Wanda Jackson doesn’t just have a way with a tune and style, she’s also pretty good at attracting icons.
As a teen breaking out in the music industry back in the mid-50s, the Oklahoma City native caught the ear and eye of Elvis Presley.
“That was a big turning point for me,” Jackson said. “I was a country singer until Elvis exposed me to rockabilly and that changed everything for me. Rockabilly was new and exciting.”
Jackson, 73, started riding the rockabilly revival wave over recent years. While performing at a bowling alley five-years ago in Asbury Park, NJ, Bruce Springsteen slipped into the cozy venue to catch Jackson.
“It’s always great to have people come out to see you whether they’re famous or not,” Jackson said. “I’ve been really fortunate.”
The latest singer of considerable acclaim to pay homage to Jackson is venerable White Stripes/Raconteuer visionary Jack White. Jackson, who produced Loretta Lynn’s Grammy winning disc ‘Van Lear Rose,’ in 2004, produced and played on Jackson’s latest album, ‘The Party Ain’t Over,’ which dropped three weeks ago.
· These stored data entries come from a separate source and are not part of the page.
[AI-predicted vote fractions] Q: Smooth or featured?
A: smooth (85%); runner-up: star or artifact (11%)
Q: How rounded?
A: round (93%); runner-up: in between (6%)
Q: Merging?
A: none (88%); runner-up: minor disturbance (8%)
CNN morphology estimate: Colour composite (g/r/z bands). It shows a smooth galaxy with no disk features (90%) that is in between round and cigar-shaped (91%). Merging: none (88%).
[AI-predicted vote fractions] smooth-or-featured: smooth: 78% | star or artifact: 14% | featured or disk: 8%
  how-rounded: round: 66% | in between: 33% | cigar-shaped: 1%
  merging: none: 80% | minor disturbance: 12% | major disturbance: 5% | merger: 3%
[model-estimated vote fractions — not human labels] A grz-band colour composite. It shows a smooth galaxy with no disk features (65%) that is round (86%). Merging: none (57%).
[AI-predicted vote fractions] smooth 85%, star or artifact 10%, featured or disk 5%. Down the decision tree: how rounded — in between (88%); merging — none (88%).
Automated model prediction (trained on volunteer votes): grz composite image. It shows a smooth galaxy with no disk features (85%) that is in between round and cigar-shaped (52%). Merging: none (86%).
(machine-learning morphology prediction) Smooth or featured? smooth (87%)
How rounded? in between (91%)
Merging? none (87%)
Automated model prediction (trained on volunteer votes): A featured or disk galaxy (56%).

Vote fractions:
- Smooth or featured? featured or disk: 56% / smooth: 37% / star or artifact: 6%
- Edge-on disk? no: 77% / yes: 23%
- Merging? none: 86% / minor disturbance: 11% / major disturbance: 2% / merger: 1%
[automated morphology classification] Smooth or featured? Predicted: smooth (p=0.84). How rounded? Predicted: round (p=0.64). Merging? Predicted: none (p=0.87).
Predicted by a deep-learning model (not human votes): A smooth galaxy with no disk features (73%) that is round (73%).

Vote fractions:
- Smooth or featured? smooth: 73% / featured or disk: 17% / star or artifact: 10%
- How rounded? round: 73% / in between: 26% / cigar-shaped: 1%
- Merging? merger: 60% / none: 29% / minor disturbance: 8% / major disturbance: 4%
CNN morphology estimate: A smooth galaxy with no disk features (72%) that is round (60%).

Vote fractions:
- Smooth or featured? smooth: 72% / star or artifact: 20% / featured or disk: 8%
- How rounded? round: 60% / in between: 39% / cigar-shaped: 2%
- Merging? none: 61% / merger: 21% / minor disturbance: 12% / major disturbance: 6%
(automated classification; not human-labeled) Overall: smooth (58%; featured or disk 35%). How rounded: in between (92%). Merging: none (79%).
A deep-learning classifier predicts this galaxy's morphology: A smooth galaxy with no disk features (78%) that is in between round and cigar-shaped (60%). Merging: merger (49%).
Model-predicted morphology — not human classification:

Jackson covers Amy Winehouse’s ‘You Know I’m No Good’ and Bob Dylan’s ‘Thunder on the Mountain’ and absolutely nails the songs. She’s also on fine form while offering a terrific version of the Andrews Sisters’ ‘Drinking Rum and Coca Cola.’
“It’s nice when someone takes an interest in you,” Jackson said. “Working with him (White) is just great. I’ve been very fortunate with this. That all goes back to Elvis.”
Presley helped Jackson become a rockabilly queen. She recorded the Presley hit ‘Let’s Have a Party’ in 1960
“That was a hit in so many places,” Jackson said. “That helped get things rolling for me.”
Jackson, who was inducted into the Rock and Roll Hall of Fame in 2009, scored a hit with ‘Fujiyama Mama,’ which became a smash in Japan. “I got so big in Japan,” Jackson says. “It’s still an anthem over there.”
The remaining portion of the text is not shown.